6 oddballs on the London Concours lawn in 2023
It’s an unusual place for a cricket pitch, to say the least. The Honourable Artillery Company’s lawn in London is surrounded by glass towers and terraced homes that are certainly within striking distance of a well-struck “six.”
It’s not the sound of leather on willow that bounces off the buildings today, however, but the aural delights of internal-combustion engines. The annual London Concours is taking over the field. There are 80 cars of all ages on show, some tunefully firing up their engines to entertain the crowds or to impress the judges during the three-day event in the city’s heart.
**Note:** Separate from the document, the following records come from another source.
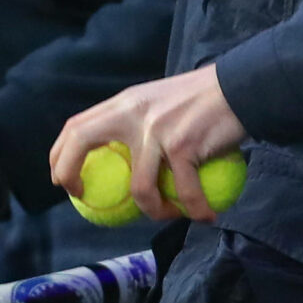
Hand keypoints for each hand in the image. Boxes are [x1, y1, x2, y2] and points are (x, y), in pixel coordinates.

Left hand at [51, 65, 245, 222]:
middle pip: (81, 138)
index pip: (77, 125)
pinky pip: (185, 192)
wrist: (241, 87)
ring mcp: (157, 129)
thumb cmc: (204, 100)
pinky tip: (205, 216)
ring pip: (141, 188)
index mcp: (125, 103)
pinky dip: (196, 209)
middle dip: (69, 173)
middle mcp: (133, 113)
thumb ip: (138, 123)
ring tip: (169, 215)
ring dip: (153, 212)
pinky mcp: (183, 145)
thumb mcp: (160, 103)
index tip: (64, 181)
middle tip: (84, 201)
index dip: (61, 155)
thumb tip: (124, 161)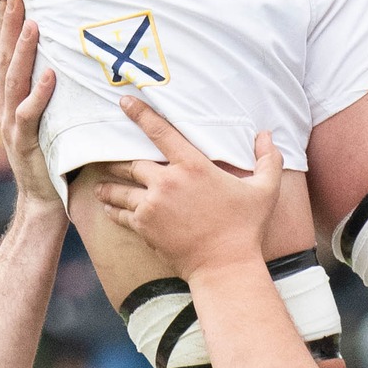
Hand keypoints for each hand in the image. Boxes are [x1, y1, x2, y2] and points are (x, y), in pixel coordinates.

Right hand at [0, 0, 63, 221]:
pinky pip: (30, 114)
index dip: (5, 28)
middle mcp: (5, 109)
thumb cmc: (49, 156)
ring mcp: (12, 126)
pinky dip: (39, 93)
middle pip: (5, 61)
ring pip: (15, 82)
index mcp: (7, 101)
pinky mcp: (26, 143)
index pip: (4, 57)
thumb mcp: (43, 118)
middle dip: (9, 28)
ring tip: (33, 24)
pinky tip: (49, 74)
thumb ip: (43, 91)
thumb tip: (58, 57)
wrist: (43, 200)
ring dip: (24, 52)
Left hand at [95, 96, 281, 279]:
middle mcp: (167, 182)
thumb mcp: (265, 190)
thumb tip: (267, 135)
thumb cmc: (245, 228)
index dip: (140, 114)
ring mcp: (152, 206)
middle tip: (108, 157)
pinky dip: (112, 209)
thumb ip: (268, 160)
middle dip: (119, 160)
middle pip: (133, 163)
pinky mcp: (145, 228)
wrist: (224, 267)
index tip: (124, 100)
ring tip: (99, 184)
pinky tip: (106, 207)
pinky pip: (121, 214)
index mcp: (193, 166)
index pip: (160, 132)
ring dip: (109, 186)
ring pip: (121, 189)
Among the highlights are a Make Green Great Again display with a suitably hued selection of new and old from Rolls-Royce, Aston Martin, Bentley, and more; a French corner with Alpines and Citroëns; a celebration of Lamborghini’s 60th anniversary; and a collection of Land Rovers commemorating the marque’s 75th year.
Given that the venue is home to the occasional off-spin pitch, however, it was the oddballs to which we were drawn. A ripple of applause, please, for this gallery of googlies that pushed the boundaries.
1921 Leyat Hélica
French aviator Marcel Leyat seemingly lopped off the wings from one of his aircraft to create the Hélica. Since the big prop provided thrust, there was no need for a clutch, transmission, or drive axle, which made the Hélica reliable—if rather risky for pedestrians and cyclists. Some 30 were made, and only two survive today.
1962 Crayford Mini Mojito
This beautiful beach car is actually newly built by recently revived coachbuilder Crayford. Using yacht-standard teak for the flooring and rear deck, the sun-seeking runabout can be specified with an original Mini motor or an electric powertrain.
1971 Monteverdi 375 High Speed Fissore
If it weren’t for a falling out with Enzo Ferrari, there would be no Lamborghini, and the same is true of lesser-known sports car maker Monteverdi. Peter Monteverdi was Ferrari’s official importer for Switzerland—until he had a disagreement with Il Commendatore, who had demanded Monteverdi pay for 100 cars up front. Monteverdi commissioned his own Lamborghini rival, sourcing bodywork from Fissore and power from a 7.2-liter Chrysler V-8. Just 80 cars were built before his money ran out.
1973 Peugeot 504 Break Riviera
Pininfarina showcased a Peugeot 504 shooting brake at the Geneva Motor Show in 1972, but what happened to it afterwards is unknown. One fan was so enamored with the design that he employed HC Classics to recreate the car on the chassis of a 1973 Series 1 504 cabriolet. Aren’t we all glad he did?
1995 Autech Gavia Zagato
Autech is Nissan’s skunkworks, and one of the wildest projects is this collaboration with Zagato. Based on the Nissan Leopard, its aerodynamic aluminum panels were hand-beaten by artisans in Italy. Under the hood is a three-liter turbocharged V-6 from the 300ZX. Just 16 were made.
1999 Bentley Continental Sedanca Coupe
This British bruiser is a rare beast. Bentley made only 73 examples of the T-topped Continental Sedanca coupe, with Mulliner assembling a further six. A pair of glass roof panels could be removed and stored in the trunk, disrupting the car’s lines but opening the cockpit to the elements.